House debates

Thursday, 16 June 2011

Constituency Statements

Homelessness

9:59 am

Photo of Adam BandtAdam Bandt (Melbourne, Australian Greens) Share this | | Hansard source

Tonight 175 CEOs will sleep rough in the corridors of Docklands Stadium in Melbourne to raise money for the St Vincent de Paul Society. The event is also being staged to raise awareness of how it feels to sleep rough in the middle of Melbourne. On any night around 2,000 people in Melbourne will go without safe and secure housing. They are either couch surfing with family and friends, living in registered boarding houses or sleeping rough on the street. Across Australia nearly one in every 200 Australians is homeless. One in every 154 Australians sought help from a homelessness assistance service and one in every 39 children aged under four slept in a homelessness service. Twenty-three per cent of Australia's homeless are children. These are shameful statistics.

Today I would like to pay tribute to and thank the people in Melbourne who work hard to, literally, make beds for those without. Each of these services tackles homelessness from different angles. Ozanam House, as well as providing crisis accommodation and referral services, has recently developed a homelessness action group in conjunction with community members to better inform the community about homelessness. They have produced a guide for community members to assist people they may find in north or west Melbourne sleeping rough. The guide tells people who they can call, what services they can refer people to and how they can help someone without secure housing. Many members would be familiar with the work of Bryan Lipmann, who has provided services at Wintringham—not for homeless older people but for older people who are homeless, a critical distinction that has enabled him to establish a successful model for the provision of care to older people.

Urban Seeds is a great community enterprise in the CBD. I was privileged to join a dinner with a number of fellow Melburnians, cooked by the volunteers and members of Urban Seeds. Their motto, 'Strangers are fiction', asks us all to remember that people are always only one conversation away from each other.

Finally, Urban Communities has transformed the way affordable housing is offered to people in Kensington through a new model of management. Internationally, our public housing models are outdated. Urban Communities has provided one alternative and, in doing so, has provided affordable housing to women at risk of homelessness resulting from domestic violence and men at risk of homelessness from mental illness. I will be here in Canberra and not able to join the CEOs and the foreign minister this evening as they do their bit for homelessness in Melbourne.
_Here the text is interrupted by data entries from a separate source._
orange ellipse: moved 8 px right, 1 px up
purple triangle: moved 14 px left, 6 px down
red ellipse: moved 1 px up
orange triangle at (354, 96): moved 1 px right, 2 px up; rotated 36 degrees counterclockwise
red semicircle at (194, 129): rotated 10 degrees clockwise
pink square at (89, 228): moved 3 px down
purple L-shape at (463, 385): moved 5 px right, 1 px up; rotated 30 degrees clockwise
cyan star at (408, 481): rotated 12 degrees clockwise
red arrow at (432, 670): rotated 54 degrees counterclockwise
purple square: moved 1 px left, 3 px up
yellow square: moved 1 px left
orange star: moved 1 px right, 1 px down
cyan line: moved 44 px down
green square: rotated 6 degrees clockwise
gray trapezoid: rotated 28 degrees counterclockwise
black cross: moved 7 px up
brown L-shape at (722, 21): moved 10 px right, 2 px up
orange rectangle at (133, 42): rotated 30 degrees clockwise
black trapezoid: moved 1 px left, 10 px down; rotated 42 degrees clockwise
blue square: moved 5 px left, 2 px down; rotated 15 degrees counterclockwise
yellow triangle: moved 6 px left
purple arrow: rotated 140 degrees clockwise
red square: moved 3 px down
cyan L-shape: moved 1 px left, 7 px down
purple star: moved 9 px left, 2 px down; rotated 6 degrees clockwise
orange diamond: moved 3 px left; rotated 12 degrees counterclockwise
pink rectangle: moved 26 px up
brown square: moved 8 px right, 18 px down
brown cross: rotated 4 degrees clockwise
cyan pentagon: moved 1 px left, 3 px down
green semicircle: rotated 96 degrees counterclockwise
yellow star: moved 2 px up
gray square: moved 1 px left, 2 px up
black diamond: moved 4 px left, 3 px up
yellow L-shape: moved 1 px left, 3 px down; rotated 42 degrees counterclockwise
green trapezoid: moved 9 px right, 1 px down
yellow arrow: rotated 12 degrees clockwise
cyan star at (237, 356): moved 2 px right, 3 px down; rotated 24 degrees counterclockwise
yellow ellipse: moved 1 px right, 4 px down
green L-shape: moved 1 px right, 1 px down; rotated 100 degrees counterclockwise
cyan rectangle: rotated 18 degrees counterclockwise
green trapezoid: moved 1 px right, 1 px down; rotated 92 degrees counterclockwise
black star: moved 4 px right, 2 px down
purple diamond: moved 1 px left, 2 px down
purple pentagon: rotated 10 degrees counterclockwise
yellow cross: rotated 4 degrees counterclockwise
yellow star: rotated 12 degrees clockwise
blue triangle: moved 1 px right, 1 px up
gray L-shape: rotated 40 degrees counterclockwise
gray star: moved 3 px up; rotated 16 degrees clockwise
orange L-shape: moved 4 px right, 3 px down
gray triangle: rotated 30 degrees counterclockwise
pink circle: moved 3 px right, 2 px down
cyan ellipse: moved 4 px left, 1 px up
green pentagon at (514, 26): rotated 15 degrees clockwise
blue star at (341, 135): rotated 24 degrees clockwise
I would again like to thank the people who tirelessly offer services to Melbourne's homeless. Housing stress has increased in the last decade. In Melbourne, 52 per cent of people rent their homes as private rentals swell above 30 per cent of people's family income. Waiting lists for social housing continue to grow and, despite the injection of funding for social housing in Melbourne, we are seeing land tagged for private development rather than affordable housing. This is something that I and all the members of the various community groups I have mentioned in Melbourne are working hard to address.